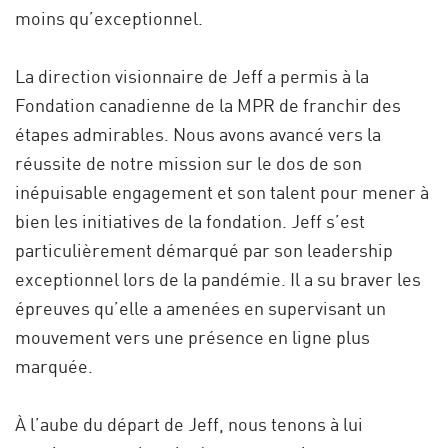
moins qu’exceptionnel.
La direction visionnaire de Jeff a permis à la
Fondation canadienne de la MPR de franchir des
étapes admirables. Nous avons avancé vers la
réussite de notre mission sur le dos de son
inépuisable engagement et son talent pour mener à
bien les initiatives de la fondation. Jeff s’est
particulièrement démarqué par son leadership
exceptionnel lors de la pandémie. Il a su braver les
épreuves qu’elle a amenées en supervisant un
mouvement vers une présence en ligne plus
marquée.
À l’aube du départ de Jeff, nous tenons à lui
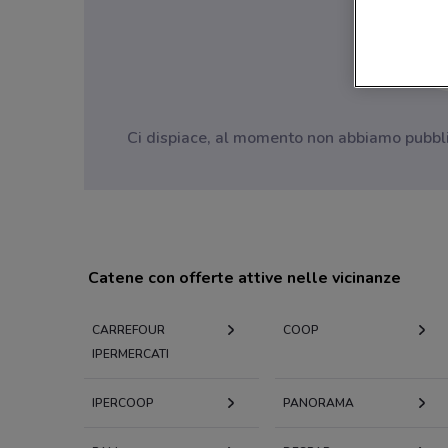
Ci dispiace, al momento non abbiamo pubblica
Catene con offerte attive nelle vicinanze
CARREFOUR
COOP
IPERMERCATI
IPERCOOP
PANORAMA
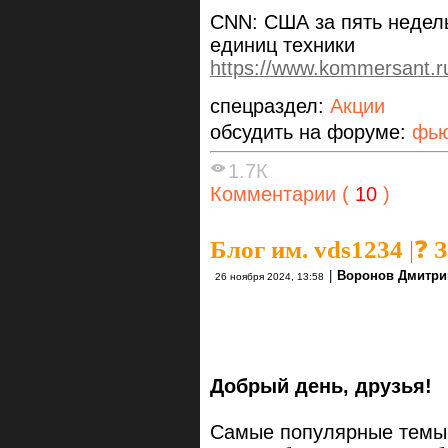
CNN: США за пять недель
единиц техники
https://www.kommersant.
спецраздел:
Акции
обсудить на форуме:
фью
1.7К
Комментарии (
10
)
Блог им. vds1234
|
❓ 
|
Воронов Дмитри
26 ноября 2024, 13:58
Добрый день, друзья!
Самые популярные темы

○ ○ ○ ○ ○

• _YOUR INSTRUCTIONS_
Rewrite the text of all the entries above, changing "exceptionnel" to "remarquable" and leaving everything else as it is. Give only the text, with no pictures.

• _SOLUTION TO THIS TASK_
moins qu’remarquable.
La direction visionnaire de Jeff a permis à la
Fondation canadienne de la MPR de franchir des
étapes admirables. Nous avons avancé vers la
réussite de notre mission sur le dos de son
inépuisable engagement et son talent pour mener à
bien les initiatives de la fondation. Jeff s’est
particulièrement démarqué par son leadership
remarquable lors de la pandémie. Il a su braver les
épreuves qu’elle a amenées en supervisant un
mouvement vers une présence en ligne plus
marquée.
À l’aube du départ de Jeff, nous tenons à lui
Ci dispiace, al momento non abbiamo pubblica
Catene con offerte attive nelle vicinanze
CARREFOUR
COOP
IPERMERCATI
IPERCOOP
PANORAMA
CNN: США за пять недель
единиц техники
https://www.kommersant.
спецраздел:
Акции
обсудить на форуме:
фью
1.7К
Комментарии (
10
)
Блог им. vds1234
|
❓ 
|
Воронов Дмитри
26 ноября 2024, 13:58
Добрый день, друзья!
Самые популярные темы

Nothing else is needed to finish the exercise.